## Your tasks
• A. In the passage about flying for beer, condense the paragraph that begins "When Maxmillian of the Holy Roman Empire" into a short bulleted list that keeps its main facts.
• B. According to the passage about flying for beer, what is the curfew at Telluride?
• C. Continue the passage about flying for beer, starting after its final sentence.

Cave Creek is in the northern suburbs of Phoenix, Arizona, almost, but not quite within convenient walking distance of the private Carefree Sky Ranch Airpark (18AZ- 33 49’ 05.14N, 111 53’ 52.53W), or easy rental car distance from Scottsdale (SDL N33-37.37, W 111-54.63). But Scottsdale is now hundreds of miles the other side of our starting point in Albuquerque, a whole day’s flight away in a small plane. Sorry- that’s just too far for this particular flight. I really should have planned this trip better, and now it is already several hours too late to make the half-hour after sunset curfew at Telluride. Oh, well, I guess we might as well fly on into the night. A beer is really best after sundown anyway.

You didn’t like the beer with a pickled chile pepper in it? What? Let me finish yours. Once you get used to the taste, it really is worth the flight. Or perhaps the flight is worth the beer. Anyway, sorry — I thought you’d love it. Perhaps a cerveza might be better than just a beer? Once again, we are in luck! Unroll the sleeping bags under the wing. We need to rest twelve hours after that last beer before we can fly a full day out of Arizona into Old Mexico for the next one.

When Maxmillian of the Holy Roman Empire came over to rule Mexico two centuries ago, he brought along the two things no Austrian Emperor could live without. That would be Tyrolian Brass bands, whose Om-Pah music metamorphosed into Marriachi; and beer making, which has matured to become at least the equal of the parent brews back in the Alps. Now I’m thinking of a frosty Cerveza Pacifico, mostly because the city of Mazatlan, where it is brewed, is right on the beach… Isn’t it great to have an airplane so that we can run all these important errands?

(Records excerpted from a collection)

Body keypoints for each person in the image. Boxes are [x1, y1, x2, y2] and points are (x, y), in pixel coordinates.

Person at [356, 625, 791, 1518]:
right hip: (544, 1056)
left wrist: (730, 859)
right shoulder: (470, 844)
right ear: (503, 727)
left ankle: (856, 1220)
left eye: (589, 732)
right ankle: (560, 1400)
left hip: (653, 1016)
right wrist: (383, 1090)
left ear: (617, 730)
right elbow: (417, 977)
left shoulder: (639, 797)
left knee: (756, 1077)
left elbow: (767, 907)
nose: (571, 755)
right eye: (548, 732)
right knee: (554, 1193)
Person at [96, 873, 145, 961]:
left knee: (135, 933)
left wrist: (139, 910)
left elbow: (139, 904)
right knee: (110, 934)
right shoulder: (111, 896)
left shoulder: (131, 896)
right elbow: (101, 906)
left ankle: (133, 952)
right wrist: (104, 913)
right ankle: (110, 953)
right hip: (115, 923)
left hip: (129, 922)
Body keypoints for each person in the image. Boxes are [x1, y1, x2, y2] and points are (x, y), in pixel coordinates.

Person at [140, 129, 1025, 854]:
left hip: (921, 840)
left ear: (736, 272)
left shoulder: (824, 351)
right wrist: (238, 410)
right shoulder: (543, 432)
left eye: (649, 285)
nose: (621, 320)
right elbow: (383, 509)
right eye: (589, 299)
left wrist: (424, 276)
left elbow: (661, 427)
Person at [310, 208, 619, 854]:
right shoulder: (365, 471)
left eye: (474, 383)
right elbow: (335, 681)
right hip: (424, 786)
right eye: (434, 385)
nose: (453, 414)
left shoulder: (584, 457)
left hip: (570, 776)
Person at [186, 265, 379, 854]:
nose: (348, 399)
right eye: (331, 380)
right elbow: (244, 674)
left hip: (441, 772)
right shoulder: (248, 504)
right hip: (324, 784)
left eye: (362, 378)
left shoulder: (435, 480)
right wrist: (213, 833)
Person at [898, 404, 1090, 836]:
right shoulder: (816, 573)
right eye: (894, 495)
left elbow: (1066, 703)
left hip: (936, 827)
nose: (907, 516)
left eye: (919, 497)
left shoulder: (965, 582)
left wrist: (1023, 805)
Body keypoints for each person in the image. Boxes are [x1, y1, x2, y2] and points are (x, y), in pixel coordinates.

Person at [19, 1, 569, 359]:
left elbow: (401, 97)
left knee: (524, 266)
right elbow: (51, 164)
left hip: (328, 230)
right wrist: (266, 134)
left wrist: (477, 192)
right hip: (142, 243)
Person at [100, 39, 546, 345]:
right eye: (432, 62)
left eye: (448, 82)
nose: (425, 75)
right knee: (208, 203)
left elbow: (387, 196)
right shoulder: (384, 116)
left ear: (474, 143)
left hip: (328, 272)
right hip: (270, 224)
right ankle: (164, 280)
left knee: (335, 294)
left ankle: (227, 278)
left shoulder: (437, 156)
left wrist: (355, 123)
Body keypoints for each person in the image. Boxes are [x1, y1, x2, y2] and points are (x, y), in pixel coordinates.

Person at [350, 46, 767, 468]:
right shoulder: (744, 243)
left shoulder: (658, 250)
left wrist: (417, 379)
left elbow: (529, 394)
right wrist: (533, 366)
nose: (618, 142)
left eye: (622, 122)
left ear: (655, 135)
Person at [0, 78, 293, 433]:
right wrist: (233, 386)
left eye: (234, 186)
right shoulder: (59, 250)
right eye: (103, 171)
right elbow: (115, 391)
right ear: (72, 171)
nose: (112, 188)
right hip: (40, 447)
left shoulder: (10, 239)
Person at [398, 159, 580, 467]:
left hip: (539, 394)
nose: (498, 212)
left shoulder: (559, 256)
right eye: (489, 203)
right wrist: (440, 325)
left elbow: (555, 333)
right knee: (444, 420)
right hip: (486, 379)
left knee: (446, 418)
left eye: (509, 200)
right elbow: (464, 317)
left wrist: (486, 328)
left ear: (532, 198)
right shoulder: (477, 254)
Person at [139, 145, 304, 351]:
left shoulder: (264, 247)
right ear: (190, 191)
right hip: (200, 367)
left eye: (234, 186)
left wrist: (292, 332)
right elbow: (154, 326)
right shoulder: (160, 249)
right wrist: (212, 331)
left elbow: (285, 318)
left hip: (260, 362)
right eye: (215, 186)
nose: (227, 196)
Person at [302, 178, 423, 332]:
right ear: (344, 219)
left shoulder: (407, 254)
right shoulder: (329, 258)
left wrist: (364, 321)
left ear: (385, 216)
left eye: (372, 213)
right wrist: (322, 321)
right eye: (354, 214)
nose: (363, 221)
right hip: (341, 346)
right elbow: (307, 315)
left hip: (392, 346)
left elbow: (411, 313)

## Responses for each task
• A.
- Maxmillian of the Holy Roman Empire came to rule Mexico two centuries ago.
- He brought two things no Austrian Emperor could live without: Tyrolian Brass bands and beer making.
- The bands' Om-Pah music metamorphosed into Marriachi.
- Mexican beer making has matured to at least equal the parent brews in the Alps.
- The narrator is thinking of a frosty Cerveza Pacifico, because it is brewed in Mazatlan, which is right on the beach.

• B. The curfew at Telluride is a half-hour after sunset.

• C.
A cell phone call from Shelby jolts me back to reality. I’m still in Albuquerque, and she’s forgotten to ask me to also pick up some milk. Okay, the shopping flight was a great idea, but the schedule is too tight and the plane too small to carry all that stuff. Maybe just this one time supermarket food will have to do for dinner. We can spread the other ingredients over several future flights and meals.

I do just have time though to borrow the crew car, and see if there is some fresh green chile for sale closer to this airport.

Fletcher Anderson and Shelby Evans operate Mountain Aviation Services, a flight instruction, aerial photography, and single engine air taxi business based in Telluride, Colorado. Fletcher’s popular textbook "Flying the Mountains" is in bookstores now.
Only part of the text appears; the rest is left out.